For Stage 1, it was clear that CMS wanted to kick-start requirements for clinical decision support—the requirement was increased from implementing one decision rule to five. Not only do physicians have to implement each rule, but they also are required to track their compliance with each rule. How much time and effort will that take? No one can even guess yet. Again, more documentation and reporting will be required. And even if this is done successfully, there is no infrastructure in place to do anything with the data or provide evidence-based guidelines on it.

Interoperability is not within the control of physicians, and existing EHRs do not possess the capability to exchange data electronically, nor is the existing infrastructure of HIEs and registries consistent or sufficient across communities around the country. Interoperability is clearly slated for the future, and will not become even a remote possibility until at least Stage 3.

Important to note: Not one of the hundreds of stakeholders and bureaucrats who have shaped, debated and voted on these guidelines has done anything to vet the realities of EMR deployment up to this point.
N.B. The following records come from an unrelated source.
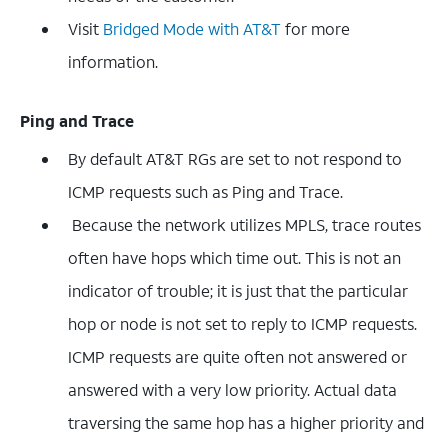
Visit
Bridged Mode with AT&T
for more
information.
Ping and Trace
By default AT&T RGs are set to not respond to
ICMP requests such as Ping and Trace.
Because the network utilizes MPLS, trace routes
often have hops which time out. This is not an
indicator of trouble; it is just that the particular
hop or node is not set to reply to ICMP requests.
ICMP requests are quite often not answered or
answered with a very low priority. Actual data
traversing the same hop has a higher priority and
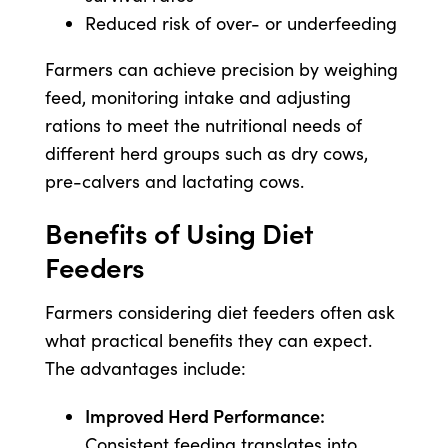
Reduced risk of over- or underfeeding
Farmers can achieve precision by weighing
feed, monitoring intake and adjusting
rations to meet the nutritional needs of
different herd groups such as dry cows,
pre-calvers and lactating cows.
Benefits of Using Diet
Feeders
Farmers considering diet feeders often ask
what practical benefits they can expect.
The advantages include:
Improved Herd Performance:
Consistent feeding translates into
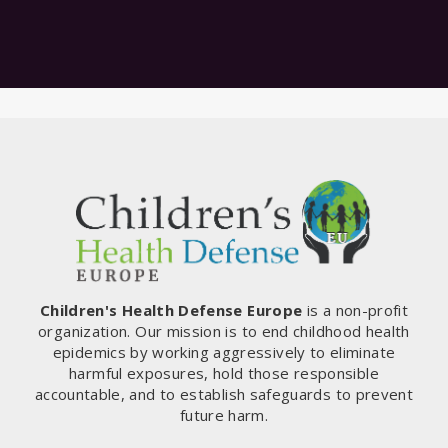
Children's Health Defense Europe
is a non-profit
organization. Our mission is to end childhood health
epidemics by working aggressively to eliminate
harmful exposures, hold those responsible
accountable, and to establish safeguards to prevent
future harm.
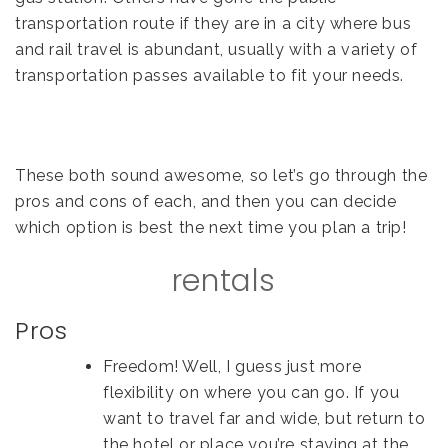
transportation route if they are in a city where bus
and rail travel is abundant, usually with a variety of
transportation passes available to fit your needs.
These both sound awesome, so let’s go through the
pros and cons of each, and then you can decide
which option is best the next time you plan a trip!
rentals
Pros
Freedom! Well, I guess just more
flexibility on where you can go. If you
want to travel far and wide, but return to
the hotel or place you’re staying at the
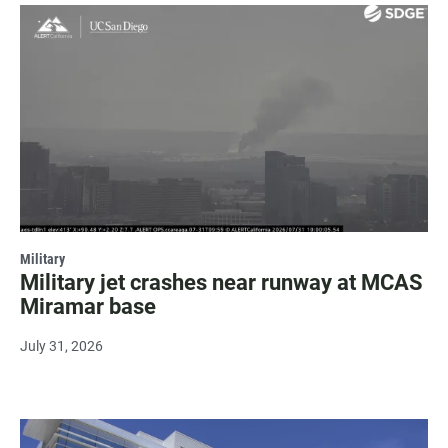
Military
Military jet crashes near runway at MCAS
Miramar base
July 31, 2026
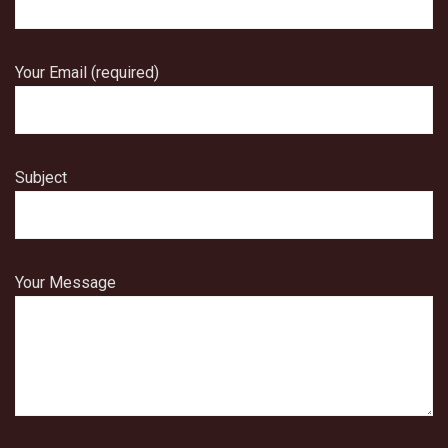
Your Email (required)
Subject
Your Message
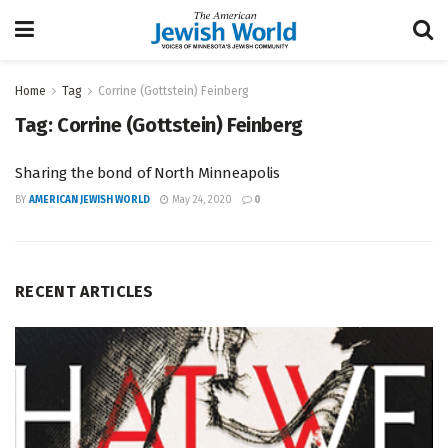
Home
Tag
Corrine (Gottstein) Feinberg
Tag:
Corrine (Gottstein) Feinberg
Sharing the bond of North Minneapolis
BY
AMERICAN JEWISH WORLD
May 24, 2020
0
RECENT ARTICLES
Specialists and other high-performance physicians have experienced it worst: the high failure rate (there are no cited landmark studies that conclude EMR improves healthcare, reduces risk or decreases costs while there are dozens of studies that conclude the opposite); the low adoption rate achieved up to this point; the unacceptable productivity impact on providers; and poorly designed products that force users to be data-entry clerks as much as physicians. Why is it that this initiative assumes it will suddenly work successfully? Who is concluding that? If this homework isn’t done, this whole program is fraud on the American people. Remember who brought us the $1,200 toilet seats and $800 hammers?